→ **Point tracking data**
══════
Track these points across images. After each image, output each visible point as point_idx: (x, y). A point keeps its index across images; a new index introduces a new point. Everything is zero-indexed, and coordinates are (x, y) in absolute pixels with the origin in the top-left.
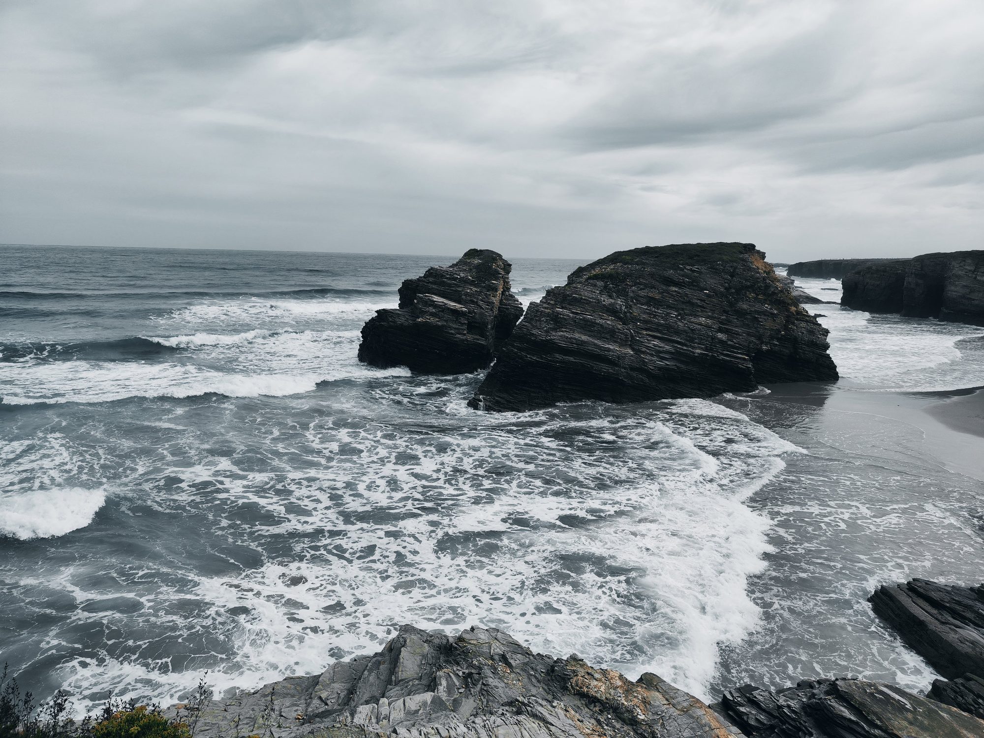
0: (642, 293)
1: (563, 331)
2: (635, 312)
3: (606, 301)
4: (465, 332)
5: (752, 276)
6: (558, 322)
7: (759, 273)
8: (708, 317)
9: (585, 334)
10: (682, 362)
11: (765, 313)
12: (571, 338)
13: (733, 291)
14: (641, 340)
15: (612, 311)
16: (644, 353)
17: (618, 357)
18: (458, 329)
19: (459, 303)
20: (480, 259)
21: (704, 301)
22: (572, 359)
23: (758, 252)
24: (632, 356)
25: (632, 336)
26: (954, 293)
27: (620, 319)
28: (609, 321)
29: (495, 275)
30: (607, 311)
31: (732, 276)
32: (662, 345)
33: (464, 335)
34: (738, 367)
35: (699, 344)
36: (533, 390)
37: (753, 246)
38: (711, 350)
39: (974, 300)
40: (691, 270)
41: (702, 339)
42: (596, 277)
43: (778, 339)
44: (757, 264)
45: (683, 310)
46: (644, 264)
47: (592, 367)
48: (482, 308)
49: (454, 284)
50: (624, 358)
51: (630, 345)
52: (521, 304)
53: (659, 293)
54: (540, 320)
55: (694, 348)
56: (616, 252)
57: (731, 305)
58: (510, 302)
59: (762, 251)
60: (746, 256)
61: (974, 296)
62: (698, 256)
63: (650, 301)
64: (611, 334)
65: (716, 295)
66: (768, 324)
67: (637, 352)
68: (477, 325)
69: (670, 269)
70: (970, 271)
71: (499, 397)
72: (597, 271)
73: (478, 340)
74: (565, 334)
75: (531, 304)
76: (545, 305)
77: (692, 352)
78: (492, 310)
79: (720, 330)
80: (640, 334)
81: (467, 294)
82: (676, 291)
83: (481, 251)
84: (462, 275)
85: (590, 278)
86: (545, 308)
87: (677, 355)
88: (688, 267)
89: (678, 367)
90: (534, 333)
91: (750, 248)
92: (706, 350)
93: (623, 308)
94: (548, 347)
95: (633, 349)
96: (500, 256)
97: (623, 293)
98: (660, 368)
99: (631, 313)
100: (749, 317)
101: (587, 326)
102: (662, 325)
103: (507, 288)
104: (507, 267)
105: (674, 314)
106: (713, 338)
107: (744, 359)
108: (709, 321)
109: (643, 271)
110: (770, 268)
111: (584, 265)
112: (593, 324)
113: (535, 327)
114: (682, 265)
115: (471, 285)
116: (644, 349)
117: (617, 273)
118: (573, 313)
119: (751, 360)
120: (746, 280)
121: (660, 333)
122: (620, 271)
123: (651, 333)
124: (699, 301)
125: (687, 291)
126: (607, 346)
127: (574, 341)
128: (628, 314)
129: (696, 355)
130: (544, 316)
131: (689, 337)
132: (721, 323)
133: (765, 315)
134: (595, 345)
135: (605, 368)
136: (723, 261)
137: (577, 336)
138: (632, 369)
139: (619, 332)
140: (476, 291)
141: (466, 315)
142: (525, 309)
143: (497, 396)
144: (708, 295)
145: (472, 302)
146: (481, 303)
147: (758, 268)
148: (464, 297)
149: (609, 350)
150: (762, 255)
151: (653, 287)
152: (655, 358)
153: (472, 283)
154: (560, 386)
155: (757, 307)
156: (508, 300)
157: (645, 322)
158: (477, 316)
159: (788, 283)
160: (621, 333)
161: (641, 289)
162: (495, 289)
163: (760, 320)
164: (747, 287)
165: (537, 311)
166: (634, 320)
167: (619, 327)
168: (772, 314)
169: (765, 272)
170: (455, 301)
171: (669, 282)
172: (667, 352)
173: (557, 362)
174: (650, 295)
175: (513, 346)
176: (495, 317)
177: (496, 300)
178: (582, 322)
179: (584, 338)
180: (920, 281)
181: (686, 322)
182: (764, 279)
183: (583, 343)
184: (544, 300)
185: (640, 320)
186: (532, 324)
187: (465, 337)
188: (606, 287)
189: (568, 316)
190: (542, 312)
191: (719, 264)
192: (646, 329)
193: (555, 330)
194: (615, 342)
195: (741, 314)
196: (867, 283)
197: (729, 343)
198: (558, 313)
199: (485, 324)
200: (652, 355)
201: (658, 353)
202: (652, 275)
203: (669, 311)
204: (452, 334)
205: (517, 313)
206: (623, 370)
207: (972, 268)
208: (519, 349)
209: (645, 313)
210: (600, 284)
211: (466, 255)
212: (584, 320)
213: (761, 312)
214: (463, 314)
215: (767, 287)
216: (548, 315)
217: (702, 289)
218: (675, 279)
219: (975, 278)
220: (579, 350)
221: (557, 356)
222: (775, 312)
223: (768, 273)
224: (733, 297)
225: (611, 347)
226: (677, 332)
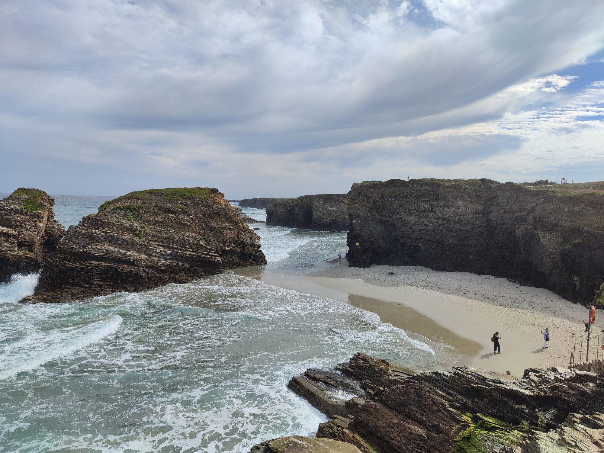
0: (151, 218)
1: (96, 245)
2: (147, 230)
3: (128, 224)
4: (16, 249)
5: (217, 208)
6: (92, 239)
7: (221, 205)
8: (193, 232)
9: (113, 246)
10: (179, 260)
11: (225, 228)
12: (102, 249)
13: (207, 216)
14: (152, 248)
15: (132, 230)
16: (154, 256)
17: (137, 260)
18: (9, 247)
19: (10, 227)
20: (28, 195)
21: (190, 222)
22: (104, 263)
23: (220, 193)
24: (146, 259)
25: (146, 246)
26: (316, 215)
27: (137, 235)
28: (129, 237)
29: (42, 207)
30: (128, 230)
31: (206, 207)
32: (166, 250)
33: (15, 251)
34: (212, 261)
35: (188, 248)
36: (74, 287)
37: (217, 190)
38: (196, 252)
39: (325, 218)
40: (181, 204)
41: (190, 246)
42: (119, 208)
43: (234, 243)
44: (220, 200)
45: (178, 228)
46: (151, 200)
47: (119, 268)
48: (30, 231)
49: (5, 213)
50: (141, 260)
51: (145, 252)
52: (64, 227)
53: (162, 218)
54: (78, 238)
55: (186, 251)
56: (132, 192)
57: (206, 224)
58: (55, 226)
59: (222, 193)
60: (214, 195)
61: (325, 216)
62: (185, 195)
63: (156, 223)
64: (131, 246)
65: (197, 218)
66: (228, 234)
67: (150, 256)
68: (27, 243)
69: (168, 203)
70: (322, 204)
71: (47, 296)
72: (119, 204)
73: (27, 254)
74: (98, 247)
75: (70, 227)
76: (82, 227)
77: (184, 254)
78: (38, 232)
79: (201, 240)
80: (151, 244)
81: (16, 221)
82: (172, 217)
83: (28, 189)
84: (12, 206)
85: (114, 209)
86: (82, 229)
87: (176, 257)
88: (179, 202)
89: (177, 264)
90: (74, 247)
91: (215, 191)
92: (193, 252)
93: (139, 228)
94: (86, 256)
95: (147, 254)
96: (45, 193)
97: (138, 218)
98: (165, 266)
99: (144, 231)
100: (217, 231)
101: (114, 241)
102: (165, 238)
103: (51, 216)
104: (51, 201)
105: (172, 230)
106: (197, 244)
107: (216, 256)
108: (194, 235)
109: (150, 204)
110: (227, 202)
111: (110, 200)
112: (118, 239)
113: (74, 243)
114: (176, 200)
115: (20, 214)
116: (154, 254)
117: (134, 206)
118: (103, 232)
119: (220, 256)
120: (214, 210)
121: (164, 243)
122: (135, 204)
123: (158, 243)
124: (187, 223)
125: (180, 216)
126: (128, 253)
127: (105, 251)
128: (143, 232)
129: (187, 255)
130: (82, 235)
131: (183, 244)
132: (201, 235)
133: (226, 230)
134: (120, 253)
135: (128, 268)
136: (200, 198)
137: (107, 247)
138: (147, 267)
139: (136, 244)
140: (24, 219)
141: (16, 236)
142: (66, 230)
143: (45, 295)
144: (193, 219)
145: (21, 226)
146: (29, 227)
147: (221, 203)
148: (13, 223)
149: (130, 256)
150: (223, 196)
151: (158, 214)
152: (161, 259)
153: (21, 213)
154: (95, 283)
155: (222, 225)
156: (52, 224)
157: (154, 236)
158: (26, 237)
159: (239, 211)
160: (138, 244)
161: (150, 216)
162: (42, 217)
163: (223, 232)
164: (215, 214)
165: (76, 232)
166: (146, 235)
167: (137, 240)
168: (230, 229)
169: (224, 205)
170: (6, 226)
171: (168, 211)
172: (169, 255)
173: (92, 266)
174: (156, 219)
175: (57, 257)
176: (42, 237)
177: (42, 224)
178: (110, 238)
179: (112, 249)
180: (302, 210)
181: (180, 235)
182: (224, 209)
183: (111, 252)
184: (81, 224)
185: (150, 236)
186: (72, 241)
187: (15, 253)
188: (126, 215)
189: (100, 234)
190: (79, 232)
191: (198, 200)
192: (155, 241)
193: (90, 244)
194: (134, 250)
195: (212, 229)
196: (278, 211)
197: (207, 247)
198: (92, 233)
199: (33, 243)
200: (159, 257)
201: (164, 256)
202: (157, 207)
203: (169, 229)
204: (4, 251)
205: (61, 233)
206: (140, 268)
207: (323, 203)
208: (63, 259)
209: (153, 231)
210: (121, 212)
211: (15, 192)
212: (112, 236)
213: (223, 228)
214: (14, 236)
215: (226, 213)
216: (84, 234)
217: (189, 215)
218: (172, 209)
219: (325, 208)
220: (110, 258)
221: (92, 262)
222: (232, 228)
223: (226, 205)
224: (207, 220)
225: (132, 254)
226: (175, 242)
══════
→ **INSTRUCTIONS FOR THE TASK**
What is needed is an exact copy of each line from the top of the data above through the line containing "36: (533, 390)", with no pictures.

→ **WRITTEN RESPONSE**
Track these points across images. After each image, output each visible point as point_idx: (x, y). A point keeps its index across images; a new index introduces a new point. Everything is zero-indexed, and coordinates are (x, y) in absolute pixels with the origin in the top-left.
0: (642, 293)
1: (563, 331)
2: (635, 312)
3: (606, 301)
4: (465, 332)
5: (752, 276)
6: (558, 322)
7: (759, 273)
8: (708, 317)
9: (585, 334)
10: (682, 362)
11: (765, 313)
12: (571, 338)
13: (733, 291)
14: (641, 340)
15: (612, 311)
16: (644, 353)
17: (618, 357)
18: (458, 329)
19: (459, 303)
20: (480, 259)
21: (704, 301)
22: (572, 359)
23: (758, 252)
24: (632, 356)
25: (632, 336)
26: (954, 293)
27: (620, 319)
28: (609, 321)
29: (495, 275)
30: (607, 311)
31: (732, 276)
32: (662, 345)
33: (464, 335)
34: (738, 367)
35: (699, 344)
36: (533, 390)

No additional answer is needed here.